An album that guarantees to shake you to your core, guitarist and vocalist Dav Byrne is stoked with the response since the albums release back in November last year.
“We’ve been really, really impressed with the response that we’ve got from everyone out there, we’re just trying to not let it get to our heads,” Byrne laughs. “It seems to be music that people want to listen to and it’s something that people have told me they’ve been waiting for; something to come out of Australia with this sort of impact and this sort of vibe so we’re really proud of delivering what we have, and we’re stoked with it,” he says before continuing.
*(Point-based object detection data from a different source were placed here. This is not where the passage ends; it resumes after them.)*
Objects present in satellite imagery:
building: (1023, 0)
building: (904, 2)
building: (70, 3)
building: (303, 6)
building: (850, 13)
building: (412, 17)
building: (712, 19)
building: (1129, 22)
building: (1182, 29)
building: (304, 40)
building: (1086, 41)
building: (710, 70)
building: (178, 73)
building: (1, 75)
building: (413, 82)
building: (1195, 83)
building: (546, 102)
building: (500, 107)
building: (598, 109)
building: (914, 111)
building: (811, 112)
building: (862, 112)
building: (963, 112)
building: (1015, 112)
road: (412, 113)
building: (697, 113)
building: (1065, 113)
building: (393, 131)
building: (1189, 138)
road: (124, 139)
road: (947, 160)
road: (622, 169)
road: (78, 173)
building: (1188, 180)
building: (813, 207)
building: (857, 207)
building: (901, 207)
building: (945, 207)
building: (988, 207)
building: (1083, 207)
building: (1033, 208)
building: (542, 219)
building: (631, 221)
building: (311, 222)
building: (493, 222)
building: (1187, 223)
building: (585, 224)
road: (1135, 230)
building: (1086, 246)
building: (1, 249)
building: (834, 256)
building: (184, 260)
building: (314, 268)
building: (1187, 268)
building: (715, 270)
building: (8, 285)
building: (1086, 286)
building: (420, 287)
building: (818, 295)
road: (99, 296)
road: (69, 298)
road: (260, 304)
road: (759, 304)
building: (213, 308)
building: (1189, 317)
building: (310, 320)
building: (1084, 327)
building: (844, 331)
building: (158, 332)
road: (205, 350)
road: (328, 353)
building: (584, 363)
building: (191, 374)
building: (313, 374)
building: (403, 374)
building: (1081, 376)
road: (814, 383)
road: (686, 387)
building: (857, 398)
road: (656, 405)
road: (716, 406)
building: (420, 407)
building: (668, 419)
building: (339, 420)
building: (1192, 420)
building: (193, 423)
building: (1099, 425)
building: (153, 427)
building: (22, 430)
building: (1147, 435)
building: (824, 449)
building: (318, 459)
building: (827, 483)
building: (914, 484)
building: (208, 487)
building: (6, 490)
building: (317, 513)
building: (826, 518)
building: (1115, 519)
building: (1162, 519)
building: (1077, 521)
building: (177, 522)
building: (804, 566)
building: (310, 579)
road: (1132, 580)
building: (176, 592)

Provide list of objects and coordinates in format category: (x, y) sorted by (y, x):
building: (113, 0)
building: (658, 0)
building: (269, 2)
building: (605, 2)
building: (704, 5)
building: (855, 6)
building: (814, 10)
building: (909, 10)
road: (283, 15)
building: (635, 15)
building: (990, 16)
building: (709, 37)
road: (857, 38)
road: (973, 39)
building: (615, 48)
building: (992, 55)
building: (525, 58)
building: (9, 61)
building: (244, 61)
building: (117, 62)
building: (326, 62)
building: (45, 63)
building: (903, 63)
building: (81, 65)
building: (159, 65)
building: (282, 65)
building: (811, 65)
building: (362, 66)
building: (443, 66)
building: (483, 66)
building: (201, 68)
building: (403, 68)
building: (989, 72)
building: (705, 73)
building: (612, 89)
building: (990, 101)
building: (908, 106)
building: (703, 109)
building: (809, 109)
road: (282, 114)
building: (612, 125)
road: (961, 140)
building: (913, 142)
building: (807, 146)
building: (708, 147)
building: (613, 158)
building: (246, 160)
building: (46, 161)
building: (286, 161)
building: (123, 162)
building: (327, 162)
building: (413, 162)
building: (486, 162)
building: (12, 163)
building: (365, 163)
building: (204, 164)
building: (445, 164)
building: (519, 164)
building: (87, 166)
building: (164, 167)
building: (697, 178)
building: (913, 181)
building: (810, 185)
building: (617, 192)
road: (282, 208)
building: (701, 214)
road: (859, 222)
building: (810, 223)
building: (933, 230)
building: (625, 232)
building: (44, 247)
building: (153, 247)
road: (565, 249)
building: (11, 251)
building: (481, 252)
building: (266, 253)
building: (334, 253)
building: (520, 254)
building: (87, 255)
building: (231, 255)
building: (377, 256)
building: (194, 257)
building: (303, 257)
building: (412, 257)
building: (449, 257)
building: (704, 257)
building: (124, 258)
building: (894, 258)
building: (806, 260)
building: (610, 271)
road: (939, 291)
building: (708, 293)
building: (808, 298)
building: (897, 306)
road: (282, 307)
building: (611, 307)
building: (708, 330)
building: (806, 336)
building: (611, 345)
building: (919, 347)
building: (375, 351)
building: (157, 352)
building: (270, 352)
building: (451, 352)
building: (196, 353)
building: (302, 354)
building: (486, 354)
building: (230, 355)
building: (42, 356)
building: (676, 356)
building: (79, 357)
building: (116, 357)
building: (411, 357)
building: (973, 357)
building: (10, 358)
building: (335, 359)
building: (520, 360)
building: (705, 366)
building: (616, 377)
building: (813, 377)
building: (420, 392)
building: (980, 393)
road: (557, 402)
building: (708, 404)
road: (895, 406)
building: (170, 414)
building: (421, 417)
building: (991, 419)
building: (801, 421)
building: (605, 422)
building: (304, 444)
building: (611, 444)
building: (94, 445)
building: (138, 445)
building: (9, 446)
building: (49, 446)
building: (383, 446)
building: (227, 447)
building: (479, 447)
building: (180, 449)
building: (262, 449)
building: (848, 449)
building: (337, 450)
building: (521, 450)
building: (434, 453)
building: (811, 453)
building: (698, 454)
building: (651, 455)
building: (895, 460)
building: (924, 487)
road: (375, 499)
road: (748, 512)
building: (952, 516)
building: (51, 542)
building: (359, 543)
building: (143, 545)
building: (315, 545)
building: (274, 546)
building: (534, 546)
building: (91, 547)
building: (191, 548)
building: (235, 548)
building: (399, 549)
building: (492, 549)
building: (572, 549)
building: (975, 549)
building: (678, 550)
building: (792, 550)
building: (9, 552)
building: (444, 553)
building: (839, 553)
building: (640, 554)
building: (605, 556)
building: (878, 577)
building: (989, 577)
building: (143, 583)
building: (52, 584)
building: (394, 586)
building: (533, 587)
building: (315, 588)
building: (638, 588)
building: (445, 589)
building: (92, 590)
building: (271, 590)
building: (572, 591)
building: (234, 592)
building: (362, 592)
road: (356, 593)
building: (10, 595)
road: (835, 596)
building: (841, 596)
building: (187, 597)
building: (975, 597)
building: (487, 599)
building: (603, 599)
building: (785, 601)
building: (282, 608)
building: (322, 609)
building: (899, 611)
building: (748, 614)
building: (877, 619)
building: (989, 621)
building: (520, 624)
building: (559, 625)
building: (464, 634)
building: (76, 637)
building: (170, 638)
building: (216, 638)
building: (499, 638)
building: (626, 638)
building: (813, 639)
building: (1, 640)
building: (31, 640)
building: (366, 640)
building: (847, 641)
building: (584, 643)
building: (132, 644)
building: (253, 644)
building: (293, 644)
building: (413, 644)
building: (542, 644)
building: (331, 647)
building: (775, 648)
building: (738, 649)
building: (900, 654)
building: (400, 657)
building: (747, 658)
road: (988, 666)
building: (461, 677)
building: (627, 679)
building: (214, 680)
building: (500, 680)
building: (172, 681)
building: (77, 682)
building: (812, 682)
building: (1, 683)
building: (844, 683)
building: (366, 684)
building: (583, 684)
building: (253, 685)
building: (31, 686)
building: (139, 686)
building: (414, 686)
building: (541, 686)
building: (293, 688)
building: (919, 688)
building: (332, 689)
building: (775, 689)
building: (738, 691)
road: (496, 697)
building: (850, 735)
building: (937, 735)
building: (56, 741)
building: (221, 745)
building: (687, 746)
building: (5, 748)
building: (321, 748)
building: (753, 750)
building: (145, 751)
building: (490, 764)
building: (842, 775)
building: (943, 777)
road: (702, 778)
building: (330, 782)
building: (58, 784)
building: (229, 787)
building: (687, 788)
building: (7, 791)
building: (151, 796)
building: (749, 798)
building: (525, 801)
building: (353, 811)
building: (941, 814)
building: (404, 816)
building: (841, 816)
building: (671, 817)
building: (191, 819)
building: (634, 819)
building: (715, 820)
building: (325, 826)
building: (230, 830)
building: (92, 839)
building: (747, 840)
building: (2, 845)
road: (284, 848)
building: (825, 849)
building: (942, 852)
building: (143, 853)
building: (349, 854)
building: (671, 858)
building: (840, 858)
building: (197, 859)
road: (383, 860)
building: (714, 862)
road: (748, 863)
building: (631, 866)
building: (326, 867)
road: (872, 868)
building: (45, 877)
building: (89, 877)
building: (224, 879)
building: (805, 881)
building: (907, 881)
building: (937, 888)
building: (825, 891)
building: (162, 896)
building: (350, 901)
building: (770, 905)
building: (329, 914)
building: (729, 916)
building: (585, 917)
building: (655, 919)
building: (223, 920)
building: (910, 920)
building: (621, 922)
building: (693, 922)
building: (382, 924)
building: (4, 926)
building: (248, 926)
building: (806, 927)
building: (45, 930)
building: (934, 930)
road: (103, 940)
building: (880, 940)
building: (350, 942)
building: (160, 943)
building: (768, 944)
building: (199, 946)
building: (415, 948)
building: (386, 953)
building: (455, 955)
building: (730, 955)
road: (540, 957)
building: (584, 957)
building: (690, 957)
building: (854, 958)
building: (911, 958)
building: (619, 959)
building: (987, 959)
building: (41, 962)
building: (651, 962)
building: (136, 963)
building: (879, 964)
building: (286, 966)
“It felt like it was moving a little bit slow, but we feel that we’ve made some good decisions on timing as far as recording, recording the right material, ditching an hours’ worth of music and starting again from scratch, and then recording it properly – just taking our time and spending our money in a judicious fashion, saving money where we can. Considering two of us in the band are professional audio engineers, we felt like we weren’t cutting corners, we were just trying to do things in a smart way.”
YLVA’s debut album certainly focusses on varying volumes and on the darker shades within the spectrum, and these volumes and shades add to the album’s progressive parts, and strengthens the massive wall of sound it offers whilst maintaining its grim atmosphere. With dissident chords, dark interlude and monolithic all-consuming guitar sounds, the debut effort from YLVA contains a sound Byrne expresses draws on his past musical endeavours with such bands as Agonhymn, Cement Pig, Clagg and Plasmodium Vivax.
“While we are trying to do something new and interesting and different, you’re sort of forced to borrow, whether it’s techniques or certain sounds, for people to grab a hold of something familiar,” he says, “For me as one of the guitarists and singers, obviously I’m going to scream. Obviously, I’m going to be using distortion. I’m personally a big fan of tremolo picking [picking a note fast and repeatedly to give the impression of a single, sustained note with a “trembling” feel to it] so that’s where the black metal comes into it. I love the sound, the coldness, the bleakness; I’m always going to be using those tricks.”
With an album launch at The Tote late last year and an unmistakably physical quality to YLVA’s craft, it’s the live show that has the band working hard, with plans to share their already revered live show through Australia, Europe and the United States.
“We’re trying not to just come out and do the same old thing; all of us in the band have been playing in bands for 15-20 years each so we knew what we didn’t want to do so it’s been pretty calculated with how we have presented our live show and the order in which we have done everything,” Byrne reveals.
“We’re not trying to do something that we don’t enjoy, we absolutely love what we do and as far as we are concerned, if other people are into it that’s a bonus for us because we’ve been in the underground so long that it doesn’t really bother us to not be in the charts or anything like that, it’s more of a cathartic experience, it’s almost like exercise,” Byrne reveals before continuing, “Our rehearsals every week we just call best friends club because it’s more of a friendship and we’re creating this art that we love and it’s something that we really enjoy doing.”